1b.Approach (from AD-416)
A comprehensive monitoring system for quantifying direct and indirect sources of N2O emissions will be applied within currently existing field experimental studies at multiple contrasting site locations where specific practices for reducing total N2O emissions will be compared with conventional management. Use of the same measurement methods across all sites will increase the validity of the data. A key aim of the project is to disseminate practical information to agricultural producers, industry, conservation officials and others who will ultimately benefit from the research. Technology transfer will be expedited by University of Minnesota professors with substantial experience in Extension service and collaboration with farmers and commodity groups. To assist in the development of information products described below and to identify other potential issues to be addressed, a survey of current N management practices and information needs among agricultural producers across the state of Minnesota will be conducted. University of Minnesota Extension Service personnel with expertise in surveys will design and conduct the survey. The survey will help to identify potential users of the information, to generate mailing lists, and to assess preferences for web-based versus printed material.
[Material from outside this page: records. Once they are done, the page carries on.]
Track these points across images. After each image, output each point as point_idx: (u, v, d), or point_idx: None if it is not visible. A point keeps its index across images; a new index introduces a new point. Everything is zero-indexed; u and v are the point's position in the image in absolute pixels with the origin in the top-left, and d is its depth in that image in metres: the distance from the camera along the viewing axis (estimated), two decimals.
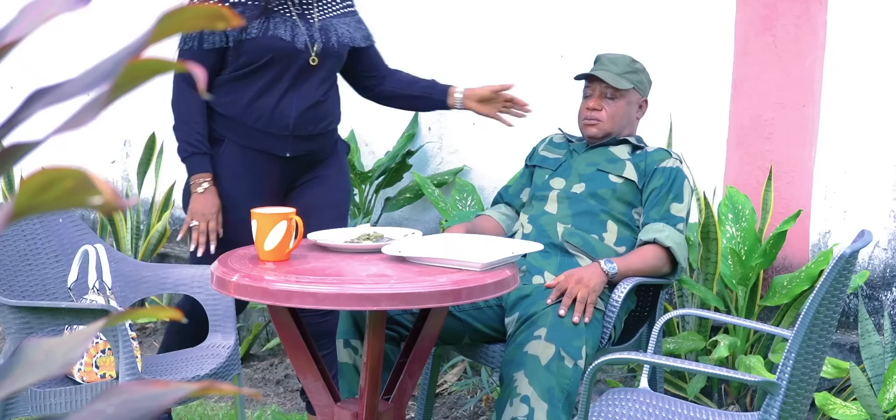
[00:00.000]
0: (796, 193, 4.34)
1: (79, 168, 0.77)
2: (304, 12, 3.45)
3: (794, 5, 4.27)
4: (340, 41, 3.49)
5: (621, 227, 3.49)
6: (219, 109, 3.46)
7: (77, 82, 0.89)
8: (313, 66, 3.42)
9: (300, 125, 3.45)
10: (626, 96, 3.60)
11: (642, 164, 3.55)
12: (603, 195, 3.51)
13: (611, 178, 3.54)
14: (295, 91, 3.43)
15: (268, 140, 3.46)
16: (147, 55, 0.88)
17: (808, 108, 4.30)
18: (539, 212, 3.58)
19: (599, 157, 3.61)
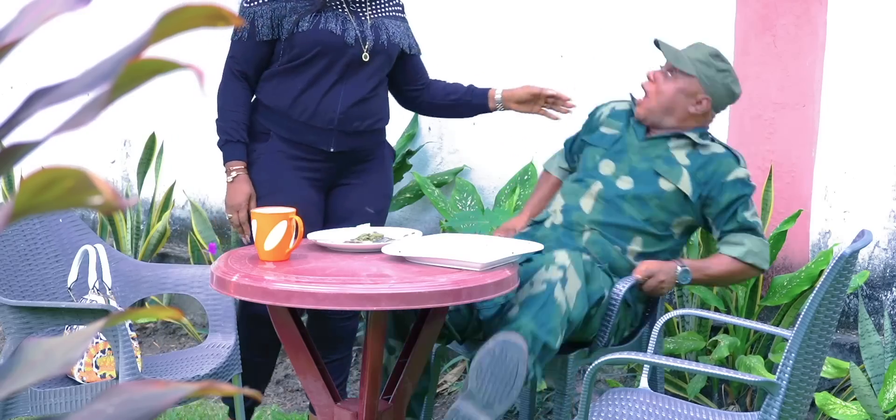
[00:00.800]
0: (796, 193, 4.34)
1: (79, 168, 0.77)
2: (357, 9, 3.47)
3: (794, 5, 4.27)
4: (391, 40, 3.49)
5: (649, 239, 3.36)
6: (266, 102, 3.47)
7: (77, 82, 0.89)
8: (363, 61, 3.43)
9: (346, 120, 3.45)
10: (684, 81, 3.37)
11: (702, 173, 3.33)
12: (646, 199, 3.34)
13: (662, 183, 3.34)
14: (342, 85, 3.43)
15: (312, 133, 3.46)
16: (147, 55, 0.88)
17: (808, 108, 4.30)
18: (574, 203, 3.42)
19: (656, 151, 3.39)
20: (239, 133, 3.46)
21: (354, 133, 3.49)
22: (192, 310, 5.35)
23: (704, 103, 3.37)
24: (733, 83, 3.40)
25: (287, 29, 3.39)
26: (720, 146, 3.38)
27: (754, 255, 3.32)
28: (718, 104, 3.40)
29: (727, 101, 3.41)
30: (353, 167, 3.57)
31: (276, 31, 3.41)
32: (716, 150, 3.36)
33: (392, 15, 3.57)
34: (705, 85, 3.35)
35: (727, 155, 3.34)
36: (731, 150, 3.38)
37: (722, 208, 3.32)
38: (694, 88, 3.36)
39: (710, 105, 3.38)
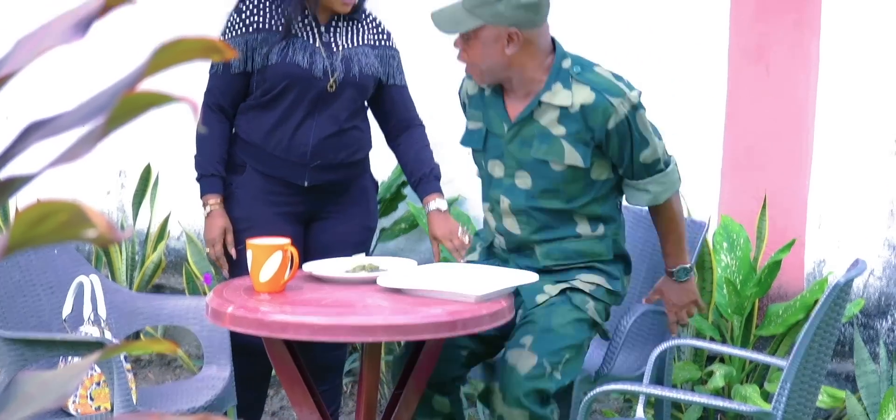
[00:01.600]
0: (791, 222, 4.35)
1: (74, 201, 0.77)
2: (328, 40, 3.44)
3: (786, 35, 4.29)
4: (363, 72, 3.45)
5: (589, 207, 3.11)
6: (241, 135, 3.47)
7: (73, 115, 0.90)
8: (332, 93, 3.40)
9: (318, 154, 3.42)
10: (477, 37, 2.95)
11: (582, 132, 2.99)
12: (555, 188, 3.06)
13: (553, 166, 3.04)
14: (313, 119, 3.41)
15: (286, 168, 3.45)
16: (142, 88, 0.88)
17: (801, 137, 4.31)
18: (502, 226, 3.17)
19: (529, 133, 3.05)
20: (214, 167, 3.47)
21: (329, 166, 3.46)
22: (188, 341, 5.35)
23: (514, 37, 2.93)
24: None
25: (259, 61, 3.39)
26: (588, 90, 2.98)
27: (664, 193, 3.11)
28: (527, 22, 2.94)
29: (533, 12, 2.94)
30: (332, 200, 3.54)
31: (249, 64, 3.41)
32: (585, 99, 2.97)
33: (373, 44, 3.53)
34: (498, 21, 2.91)
35: (599, 100, 2.96)
36: (601, 86, 2.98)
37: (614, 154, 3.03)
38: (491, 34, 2.93)
39: (521, 33, 2.93)
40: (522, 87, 3.05)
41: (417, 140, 3.58)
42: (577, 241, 3.13)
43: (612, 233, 3.19)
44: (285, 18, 3.39)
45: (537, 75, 3.03)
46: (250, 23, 3.41)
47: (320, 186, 3.49)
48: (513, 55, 2.96)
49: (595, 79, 3.03)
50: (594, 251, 3.15)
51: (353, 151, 3.50)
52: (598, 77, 3.04)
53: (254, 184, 3.47)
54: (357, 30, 3.51)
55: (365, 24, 3.54)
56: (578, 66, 3.05)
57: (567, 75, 3.02)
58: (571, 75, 3.02)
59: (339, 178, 3.51)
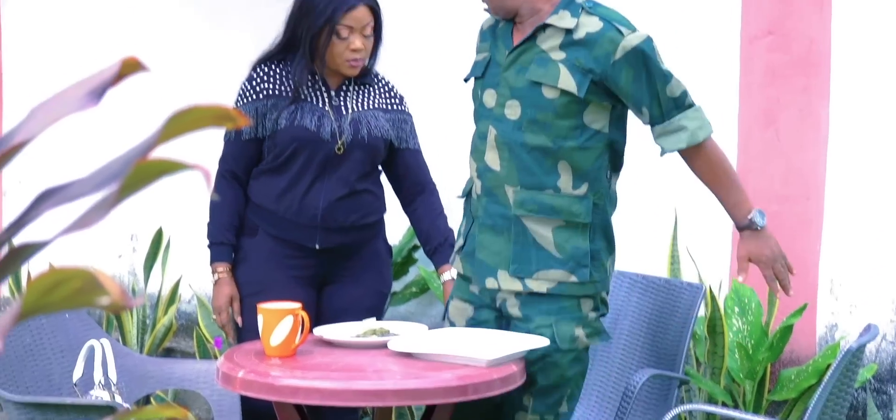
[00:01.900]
0: (802, 287, 4.33)
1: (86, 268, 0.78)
2: (338, 104, 3.47)
3: (796, 99, 4.30)
4: (372, 133, 3.47)
5: (574, 155, 2.91)
6: (254, 199, 3.50)
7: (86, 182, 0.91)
8: (340, 155, 3.42)
9: (329, 216, 3.44)
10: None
11: (582, 60, 2.85)
12: (544, 120, 2.89)
13: (545, 92, 2.88)
14: (323, 181, 3.43)
15: (297, 230, 3.46)
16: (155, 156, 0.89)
17: (812, 201, 4.31)
18: (482, 163, 3.01)
19: (528, 57, 2.93)
20: (224, 235, 3.49)
21: (340, 229, 3.47)
22: (198, 405, 5.33)
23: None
24: None
25: (269, 127, 3.42)
26: (596, 20, 2.88)
27: (701, 130, 2.91)
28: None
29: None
30: (344, 263, 3.54)
31: (260, 130, 3.44)
32: (591, 28, 2.87)
33: (384, 107, 3.55)
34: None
35: (607, 28, 2.85)
36: (611, 16, 2.90)
37: (629, 93, 2.86)
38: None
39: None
40: (531, 16, 2.95)
41: (432, 207, 3.61)
42: (554, 196, 2.91)
43: (594, 196, 2.95)
44: (293, 83, 3.41)
45: (546, 5, 2.93)
46: (260, 90, 3.45)
47: (332, 249, 3.49)
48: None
49: (606, 12, 2.91)
50: (571, 210, 2.92)
51: (365, 214, 3.51)
52: (610, 11, 2.92)
53: (266, 247, 3.48)
54: (368, 93, 3.53)
55: (376, 87, 3.56)
56: (591, 3, 2.94)
57: (577, 6, 2.92)
58: (582, 7, 2.92)
59: (351, 240, 3.51)
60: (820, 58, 4.28)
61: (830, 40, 4.27)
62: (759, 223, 2.95)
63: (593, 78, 2.85)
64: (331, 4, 3.36)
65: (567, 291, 2.94)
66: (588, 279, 2.95)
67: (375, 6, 3.43)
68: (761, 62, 4.35)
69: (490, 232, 2.99)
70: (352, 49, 3.38)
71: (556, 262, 2.93)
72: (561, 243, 2.92)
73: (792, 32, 4.31)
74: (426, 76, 4.82)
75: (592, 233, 2.95)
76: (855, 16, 4.25)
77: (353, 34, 3.37)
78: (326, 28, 3.35)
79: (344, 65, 3.41)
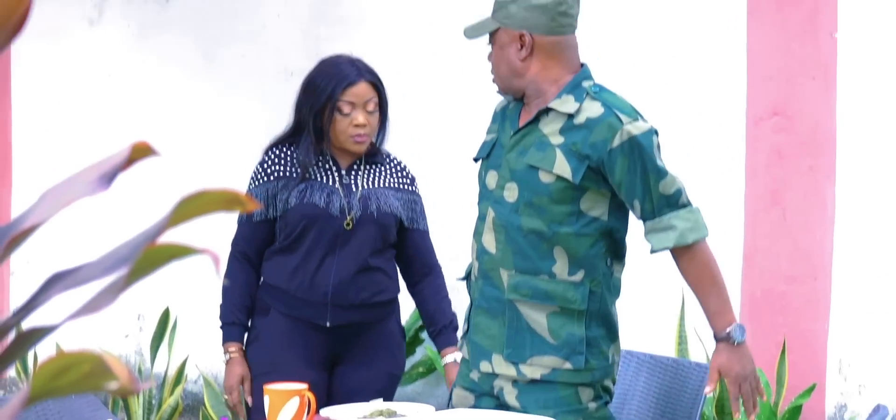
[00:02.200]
0: (811, 367, 4.31)
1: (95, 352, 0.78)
2: (348, 182, 3.49)
3: (802, 180, 4.31)
4: (381, 209, 3.47)
5: (570, 242, 2.85)
6: (267, 279, 3.51)
7: (95, 266, 0.91)
8: (349, 232, 3.43)
9: (339, 293, 3.44)
10: (496, 40, 2.93)
11: (580, 145, 2.81)
12: (540, 204, 2.85)
13: (542, 176, 2.85)
14: (333, 257, 3.44)
15: (309, 308, 3.46)
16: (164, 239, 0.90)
17: (819, 281, 4.30)
18: (480, 244, 2.97)
19: (530, 140, 2.90)
20: (235, 315, 3.50)
21: (351, 306, 3.46)
22: None
23: (526, 39, 2.86)
24: None
25: (280, 207, 3.45)
26: (599, 106, 2.83)
27: (692, 232, 2.83)
28: (539, 26, 2.88)
29: (546, 16, 2.88)
30: (355, 342, 3.52)
31: (270, 210, 3.46)
32: (592, 113, 2.82)
33: (394, 186, 3.57)
34: (510, 23, 2.88)
35: (607, 115, 2.80)
36: (614, 104, 2.83)
37: (622, 184, 2.80)
38: (506, 37, 2.89)
39: (532, 37, 2.87)
40: (536, 98, 2.92)
41: (437, 290, 3.62)
42: (549, 281, 2.85)
43: (591, 282, 2.87)
44: (300, 164, 3.44)
45: (552, 88, 2.89)
46: (271, 172, 3.48)
47: (344, 327, 3.49)
48: (526, 62, 2.88)
49: (611, 99, 2.86)
50: (565, 296, 2.85)
51: (376, 292, 3.51)
52: (615, 98, 2.87)
53: (278, 326, 3.49)
54: (379, 172, 3.55)
55: (387, 167, 3.58)
56: (598, 88, 2.89)
57: (583, 91, 2.87)
58: (587, 92, 2.87)
59: (362, 318, 3.51)
60: (825, 138, 4.30)
61: (836, 121, 4.29)
62: (736, 338, 2.86)
63: (590, 164, 2.80)
64: (331, 82, 3.40)
65: (562, 379, 2.87)
66: (583, 366, 2.87)
67: (377, 82, 3.47)
68: (767, 143, 4.37)
69: (485, 315, 2.95)
70: (355, 125, 3.40)
71: (550, 348, 2.87)
72: (555, 329, 2.86)
73: (797, 114, 4.33)
74: (439, 155, 4.85)
75: (588, 319, 2.87)
76: (860, 97, 4.27)
77: (356, 110, 3.40)
78: (328, 105, 3.39)
79: (349, 141, 3.44)
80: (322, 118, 3.41)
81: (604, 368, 2.92)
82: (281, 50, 5.17)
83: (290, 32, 5.08)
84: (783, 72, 4.36)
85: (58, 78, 5.71)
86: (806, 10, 4.34)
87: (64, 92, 5.76)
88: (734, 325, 2.87)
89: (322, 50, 4.91)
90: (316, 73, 3.46)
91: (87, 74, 5.65)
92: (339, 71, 3.41)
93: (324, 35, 5.05)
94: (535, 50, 2.87)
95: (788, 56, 4.36)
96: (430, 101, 4.96)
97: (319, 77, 3.43)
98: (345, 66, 3.43)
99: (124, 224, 5.51)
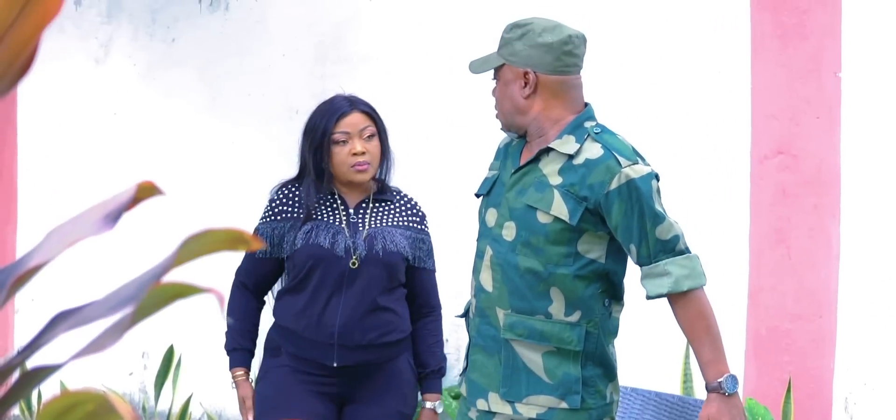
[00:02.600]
0: (817, 405, 4.30)
1: (99, 392, 0.78)
2: (355, 221, 3.50)
3: (806, 218, 4.32)
4: (387, 249, 3.46)
5: (567, 283, 2.84)
6: (278, 320, 3.53)
7: (100, 306, 0.91)
8: (355, 271, 3.43)
9: (346, 334, 3.42)
10: (501, 76, 2.93)
11: (577, 187, 2.82)
12: (537, 245, 2.84)
13: (539, 217, 2.85)
14: (339, 297, 3.43)
15: (316, 349, 3.46)
16: (169, 279, 0.90)
17: (824, 319, 4.30)
18: (478, 282, 2.97)
19: (529, 179, 2.90)
20: (238, 341, 3.54)
21: (358, 347, 3.44)
22: None
23: (530, 77, 2.86)
24: (541, 34, 2.88)
25: (287, 248, 3.46)
26: (599, 148, 2.83)
27: (687, 279, 2.82)
28: (543, 65, 2.87)
29: (551, 56, 2.88)
30: (364, 383, 3.51)
31: (277, 250, 3.48)
32: (592, 154, 2.82)
33: (403, 224, 3.57)
34: (515, 60, 2.88)
35: (606, 157, 2.80)
36: (614, 146, 2.84)
37: (619, 227, 2.79)
38: (511, 74, 2.89)
39: (536, 75, 2.87)
40: (538, 137, 2.92)
41: (433, 332, 3.61)
42: (545, 322, 2.84)
43: (588, 324, 2.86)
44: (304, 205, 3.45)
45: (553, 129, 2.90)
46: (279, 212, 3.50)
47: (351, 368, 3.48)
48: (529, 100, 2.88)
49: (611, 141, 2.85)
50: (561, 337, 2.84)
51: (385, 332, 3.49)
52: (616, 140, 2.87)
53: (287, 365, 3.50)
54: (387, 210, 3.55)
55: (397, 204, 3.58)
56: (600, 129, 2.89)
57: (584, 132, 2.87)
58: (589, 133, 2.87)
59: (371, 359, 3.49)
60: (830, 177, 4.30)
61: (840, 160, 4.29)
62: (727, 389, 2.83)
63: (588, 206, 2.79)
64: (324, 117, 3.44)
65: (558, 418, 2.86)
66: (579, 406, 2.85)
67: (372, 112, 3.48)
68: (772, 182, 4.38)
69: (482, 353, 2.95)
70: (353, 153, 3.41)
71: (546, 388, 2.86)
72: (551, 369, 2.85)
73: (802, 152, 4.34)
74: (443, 192, 4.85)
75: (585, 360, 2.86)
76: (864, 136, 4.28)
77: (352, 139, 3.41)
78: (324, 140, 3.41)
79: (351, 172, 3.44)
80: (321, 155, 3.43)
81: (601, 408, 2.90)
82: (286, 88, 5.19)
83: (295, 71, 5.09)
84: (787, 111, 4.37)
85: (64, 117, 5.73)
86: (810, 49, 4.35)
87: (70, 131, 5.77)
88: (727, 376, 2.84)
89: (327, 88, 4.93)
90: (313, 114, 3.50)
91: (92, 113, 5.67)
92: (332, 106, 3.45)
93: (329, 73, 5.07)
94: (539, 88, 2.87)
95: (792, 95, 4.37)
96: (434, 138, 4.97)
97: (315, 116, 3.47)
98: (337, 100, 3.47)
99: (129, 263, 5.51)
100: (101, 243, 5.93)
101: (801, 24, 4.34)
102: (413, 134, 5.03)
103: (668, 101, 4.58)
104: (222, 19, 5.35)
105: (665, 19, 4.59)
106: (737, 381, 2.84)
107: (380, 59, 5.05)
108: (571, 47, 2.90)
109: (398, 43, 5.05)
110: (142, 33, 5.60)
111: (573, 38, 2.90)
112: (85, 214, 0.96)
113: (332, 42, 5.13)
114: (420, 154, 4.94)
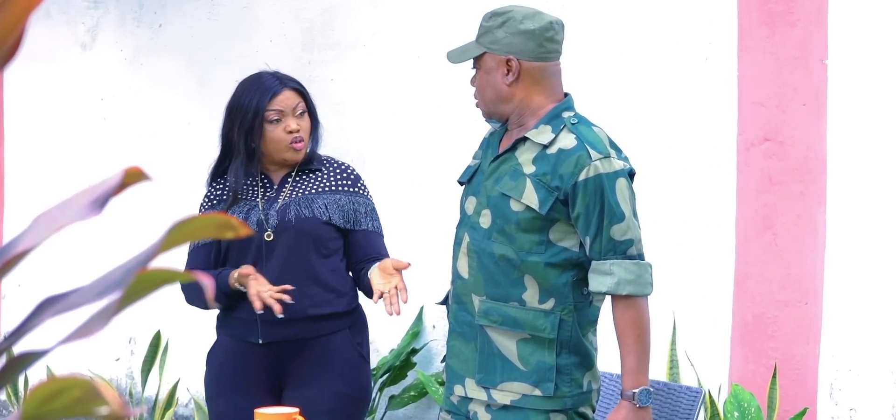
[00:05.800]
0: (802, 391, 4.32)
1: (85, 378, 0.78)
2: (274, 195, 3.44)
3: (793, 205, 4.33)
4: (300, 216, 3.37)
5: (540, 271, 2.85)
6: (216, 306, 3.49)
7: (87, 291, 0.92)
8: (271, 242, 3.37)
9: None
10: (482, 64, 2.92)
11: (549, 176, 2.82)
12: (510, 232, 2.86)
13: (512, 205, 2.86)
14: (260, 271, 3.35)
15: (241, 326, 3.40)
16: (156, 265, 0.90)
17: (810, 305, 4.32)
18: (455, 268, 3.00)
19: (506, 169, 2.91)
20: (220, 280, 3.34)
21: (282, 322, 3.27)
22: None
23: (513, 64, 2.86)
24: (522, 21, 2.88)
25: None
26: (573, 138, 2.84)
27: (630, 285, 2.81)
28: (526, 52, 2.87)
29: (533, 42, 2.88)
30: (297, 361, 3.39)
31: None
32: (565, 145, 2.83)
33: (330, 189, 3.45)
34: (497, 48, 2.88)
35: (578, 148, 2.81)
36: (587, 138, 2.84)
37: (579, 219, 2.80)
38: (492, 62, 2.88)
39: (519, 63, 2.86)
40: (518, 125, 2.93)
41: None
42: (519, 309, 2.85)
43: (562, 311, 2.86)
44: (231, 189, 3.42)
45: (532, 119, 2.90)
46: (214, 198, 3.51)
47: (280, 344, 3.39)
48: (512, 88, 2.88)
49: (586, 132, 2.85)
50: (535, 324, 2.84)
51: (312, 304, 3.36)
52: (591, 132, 2.87)
53: (223, 348, 3.47)
54: (312, 180, 3.44)
55: (325, 171, 3.47)
56: (577, 120, 2.89)
57: (561, 122, 2.88)
58: (565, 123, 2.87)
59: (299, 333, 3.36)
60: (816, 164, 4.32)
61: (826, 147, 4.31)
62: (640, 401, 2.83)
63: (559, 196, 2.81)
64: (255, 97, 3.36)
65: (532, 405, 2.86)
66: (553, 394, 2.86)
67: (301, 88, 3.44)
68: (758, 169, 4.39)
69: (459, 339, 2.96)
70: (288, 131, 3.36)
71: (520, 375, 2.87)
72: (525, 356, 2.86)
73: (788, 140, 4.35)
74: (428, 178, 4.86)
75: (559, 347, 2.86)
76: (851, 123, 4.29)
77: (286, 117, 3.37)
78: (256, 120, 3.35)
79: (287, 150, 3.38)
80: (252, 136, 3.37)
81: (577, 396, 2.90)
82: None
83: (282, 57, 5.08)
84: (774, 98, 4.38)
85: (50, 102, 5.72)
86: (796, 36, 4.36)
87: (56, 116, 5.76)
88: (642, 389, 2.84)
89: (315, 74, 4.93)
90: (239, 94, 3.42)
91: (79, 99, 5.66)
92: (262, 84, 3.39)
93: (316, 60, 5.07)
94: (522, 75, 2.87)
95: (779, 82, 4.38)
96: (421, 125, 4.97)
97: (243, 96, 3.39)
98: (266, 78, 3.41)
99: (117, 249, 5.51)
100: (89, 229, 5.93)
101: (788, 12, 4.35)
102: (400, 120, 5.03)
103: (654, 88, 4.59)
104: (209, 5, 5.34)
105: (651, 6, 4.60)
106: (650, 396, 2.85)
107: (367, 45, 5.05)
108: (552, 33, 2.91)
109: (385, 29, 5.05)
110: (129, 19, 5.59)
111: (553, 24, 2.91)
112: (72, 200, 0.96)
113: (320, 28, 5.12)
114: (407, 140, 4.94)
In cooperation with University of Minnesota personnel, we (i) submitted a manuscript describing a two-year field experiment which examined the effects of fertilizer source and placement N2O and NO emissions, grain yields, and N use efficiency on a coarse textured soil in Becker, MN that is representative of soil used for corn production in central Minnesota; (ii) submitted a manuscript describing results of a survey of nitrogen management practices among corn farmers in Minnesota which will assist in the development of improved research and education program as well as management guidelines; and (iii) initiated a new field study which will continue for 2 yr in a tile-drained soil in Lamberton, MN examining fertilizer source and drainage management effects on N2O emissions, nitrate leaching, grain yields, and N use efficiency. Together, we have designed and maintained the experimental field plots and treatments, including coordinating research station personnel, and collection of soil, water, and plant samples for analysis. Progress on the project is reviewed via regular meetings with collaborator and site visits. This progress contributes to meeting Objective 3 of our NP212 Project Plan which is to “Enable reduced N2O emissions from fertilized cropping systems through improved understanding of controlling mechanisms”.